Beyaz labirentte anneme koştukça o uzaklaşıyordu. Bir anda gözden kaybolunca kendimi karanlığın içinde buldum. Annem artık ortalarda görünmüyordu. Karanlık hep annemi benden alıyordu.  Tekrar annemin sesini duyunca sese doğru koştum.  Karanlıkta kör gibi çaresizce sesini Aradım. " Anne nerdesin ? " doye bağırmamla karanlıkta düşüşe geçmem bir oldu.

Önce boğuk bir 'dıt' sesi duydum sonra tekrar sonra tekrar.. Parlak ışık gözlerimi alıyordu. Gözlerimi hafif hafif kırpıştırarak açtığımda hastane gibi bir yerde olduğumu fark ettim başımda beyaz önlüklü bir kadın sevecen bir ifadeyle " Hoşgeldin güzel kız " dedi.

O an herşey aklımda canlandı bestenin kulağıma fısıldamaları hiç tanımadığım 2. Kişi.. hayatımın en berbat gecesiydi ve o gecede karanlıktı.

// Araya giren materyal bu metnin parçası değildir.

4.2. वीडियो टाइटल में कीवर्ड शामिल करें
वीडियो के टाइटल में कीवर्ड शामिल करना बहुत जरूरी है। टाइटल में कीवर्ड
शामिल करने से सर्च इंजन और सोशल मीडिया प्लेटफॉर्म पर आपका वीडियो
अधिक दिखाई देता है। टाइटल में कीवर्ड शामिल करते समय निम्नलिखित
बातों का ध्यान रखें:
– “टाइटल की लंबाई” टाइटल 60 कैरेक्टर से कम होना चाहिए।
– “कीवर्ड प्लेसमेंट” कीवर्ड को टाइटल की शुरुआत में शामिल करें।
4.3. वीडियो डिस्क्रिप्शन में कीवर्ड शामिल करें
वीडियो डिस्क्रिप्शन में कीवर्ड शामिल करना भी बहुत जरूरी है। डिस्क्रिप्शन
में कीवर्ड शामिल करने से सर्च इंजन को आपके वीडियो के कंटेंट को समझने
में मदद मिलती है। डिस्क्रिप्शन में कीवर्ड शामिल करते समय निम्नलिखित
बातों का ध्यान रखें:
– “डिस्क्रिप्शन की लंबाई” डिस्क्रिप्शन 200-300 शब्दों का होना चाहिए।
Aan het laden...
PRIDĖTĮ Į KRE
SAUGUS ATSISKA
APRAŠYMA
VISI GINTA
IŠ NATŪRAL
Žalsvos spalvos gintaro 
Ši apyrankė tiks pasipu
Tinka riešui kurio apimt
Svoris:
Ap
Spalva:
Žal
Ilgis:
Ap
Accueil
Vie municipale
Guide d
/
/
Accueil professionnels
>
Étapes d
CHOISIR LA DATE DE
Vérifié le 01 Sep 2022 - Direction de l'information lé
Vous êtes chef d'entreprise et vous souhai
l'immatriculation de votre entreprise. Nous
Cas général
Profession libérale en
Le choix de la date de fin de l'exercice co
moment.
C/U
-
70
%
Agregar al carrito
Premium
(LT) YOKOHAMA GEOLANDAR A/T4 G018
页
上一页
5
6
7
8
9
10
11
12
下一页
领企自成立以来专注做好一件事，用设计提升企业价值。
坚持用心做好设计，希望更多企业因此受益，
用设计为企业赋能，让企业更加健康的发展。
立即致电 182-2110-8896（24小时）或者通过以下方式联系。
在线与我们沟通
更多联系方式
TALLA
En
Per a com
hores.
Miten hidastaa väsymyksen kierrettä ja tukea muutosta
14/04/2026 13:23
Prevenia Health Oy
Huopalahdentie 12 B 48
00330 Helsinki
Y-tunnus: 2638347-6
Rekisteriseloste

Ertesi gün biraz daha kendimdeydim berk ve efsun hanım eşya almak için eve gitmişlerdi. Oldukça konforlu bir hastanede kalıyordum. Sabah kahvaltımı ve sabah gazetemi getiren hemşire gülümseyerek yanımdan ayrıldı.  Kolumu hafifçe kaldırdım ve tepsideki kahveye uzandım gerçekten heryerim acıyordu. Pis sürtük beni fena hırpalattırmıştı. Tavi bikiyor kendi gücü yetemez ! Polisler ifade için gelmeden kahvaltıya başladım yemeğimi yedikten sonra önümde duran gazeteyi elime aldım ve magazin sayfasını açtım gerçekten siyasetten sıkılıyordum. Sayfayı açmamla acıyla tüm bedenimin sızlaması bir oldu.

ŞOK ŞOK ŞOK ! Genç Kızların rüyalarını süsleyen ünlü play boy Berk Handeral 2 gece önce Hilton otelin önünde güzel bir bayanla görüntülendi.

Lokmalar boğazıma dizildi. Benim acı içinde kıvrandığım gece o, o Seyran denen kadınla birlikte bir otelde !

Daha fazlasını kaldıramamıştım. sanırım ilk defa bu kadar kırıldığımı hissediyordum. Herşeyi bir kenara bıraktım ve sızlayan bedenime rağmen  Hıçkıra Hıçkıra ağladım. Peki neden ağlıyordum ? Bu sefer cavabını biliyordum.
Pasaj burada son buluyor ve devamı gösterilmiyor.